Critics condemn ‘dreadful’ Kate portrait as likeness to princess questioned

Royal fans and art critics have condemned a new portrait of the Princess of Wales which was meant to capture her courage and dignity.

The painting by British-Zambian artist Hannah Uzor, which is to feature on the cover of Tatler magazine, took inspiration from Kate’s cancer diagnosis video message to the nation.

But social media users poked fun at the canvas, questioning the likeness.

The Tatler July 2024 cover featuring Hannah Uzor's portrait of the princess
Hannah Uzor’s portrait of Kate (Hannah Uzor/Tatler/PA)

One asked, “Is this a parody?”, while another wrote, “That is never the princess, that is another woman in her dress”, and others branded it “dreadful”.

The Telegraph’s chief art critic Alastair Sooke called the depiction “egregiously, intolerably, jaw-hits-the-floor bad”, asking: “Has there been a flatter, more lifeless royal portrait in living memory?”

The image shows the princess at the first state banquet of the King’s reign.

She is pictured composed, standing and facing forwards in a regal, caped white Jenny Packham floor-length evening dress with sparkling detail on the shoulders, and her go-to tiara, the Lover’s Knot.

South African President State Visit to the UK
Kate at the South African state banquet at Buckingham Palace in November 2022 (Chris Jackson/PA)

She wore the ensemble to the South African state banquet at Buckingham Palace in November 2022.

Another X user praised Uzor’s style, saying: “Love the artist… she’s very stylish”. But they added: “The painting, while lovely… doesn’t look like the Princess of Wales…”

Last week saw the unveiling of the first official portrait of the King to be completed since his coronation.

Jonathan Yeo’s depiction of Charles shows the monarch bathed in a dramatic blood red hue.

King Charles III unveils Jonathan Yeo portrait
Jonathan Yeo and the King at the unveiling of the artist’s portrait of Charles (Aaron Chown/PA)

Commentators described it as like a poster for a horror movie, and others said it appeared as if the King was “burning in hell”.

It features a butterfly on his shoulder – at the King’s suggestion – reflecting his love of nature and the environment, and also his metamorphosis from prince to monarch.

But it was widely acknowledged as a good likeness of the King, with Yeo saying Queen Camilla remarked after looking at the painting of her husband: “Yes. You’ve got him.”

Kate’s portrait is set against a green-blue background –  a nod to Kate’s eye colour and the experience of being in a garden and on water, reflecting the princess’s love of rowing, Uzor said.

British-Zambian artist Hannah Uzor
Hannah Uzor took inspiration for the portrait from Kate’s cancer diagnosis video message (Tatler/PA)

Asked whether the princess’s recent cancer diagnosis video gave her a new perspective, Uzor said: “Without a doubt. All my portraits are made up of layers of a personality, constructed from everything I can find about them.”

Kate’s public address showed “a moment of dealing with something difficult, speaking from the heart, having the courage to tackle it head-on”, she added.

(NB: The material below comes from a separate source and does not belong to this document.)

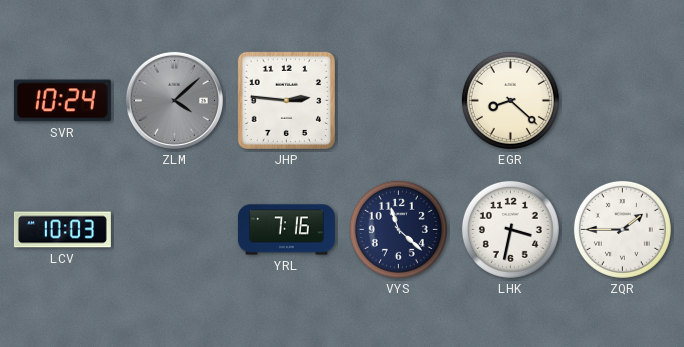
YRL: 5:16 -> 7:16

The princess did not sit for the portrait and Uzor researched photos of her to inform her work, saying she had found more than 189,000 images of Kate in a picture archive.

The artist expressed her admiration for the princess, who has stepped away from the public spotlight while she undergoes chemotherapy.

“She has really risen up to her role – she was born for this. She carries herself with such dignity, elegance and grace,” Uzor said.

Princess of Wales cancer announcement
The princess recording her message announcing her cancer diagnosis (BBC Studios/PA)

The painter, based in St Albans, Hertfordshire, is, like Kate, a mother of three, and added: “‘I sense with her the joy of motherhood.”

Uzor is the third artist to receive a commission from Tatler to paint a portrait of a member of the royal family.

She follows Sarah Knights, whose painting of the King appeared on the magazine’s July 2023 cover, and Oluwole Omofemi, whose tribute to Queen Elizabeth II graced the Platinum Jubilee issue in 2022.

The projects were inspired by England rugby star Maro Itoje and his business partner Khalil Akar, who created the Akoje Residency Programme in collaboration with the King’s Foundation, the charity set up by Charles.

The initiative offers opportunities for artists with African and Caribbean backgrounds to spend time at Dumfries House in Scotland to focus on their artistic skills.

Uzor gained prominence in 2020 with her portrait of Queen Victoria’s African goddaughter, Sara Forbes Bonetta.

It was part of a project to highlight historical figures of the African diaspora who had played a part in English history and was put on show by English Heritage.

– The full feature in the July issue of Tatler is available by digital download and on newsstands from May 30.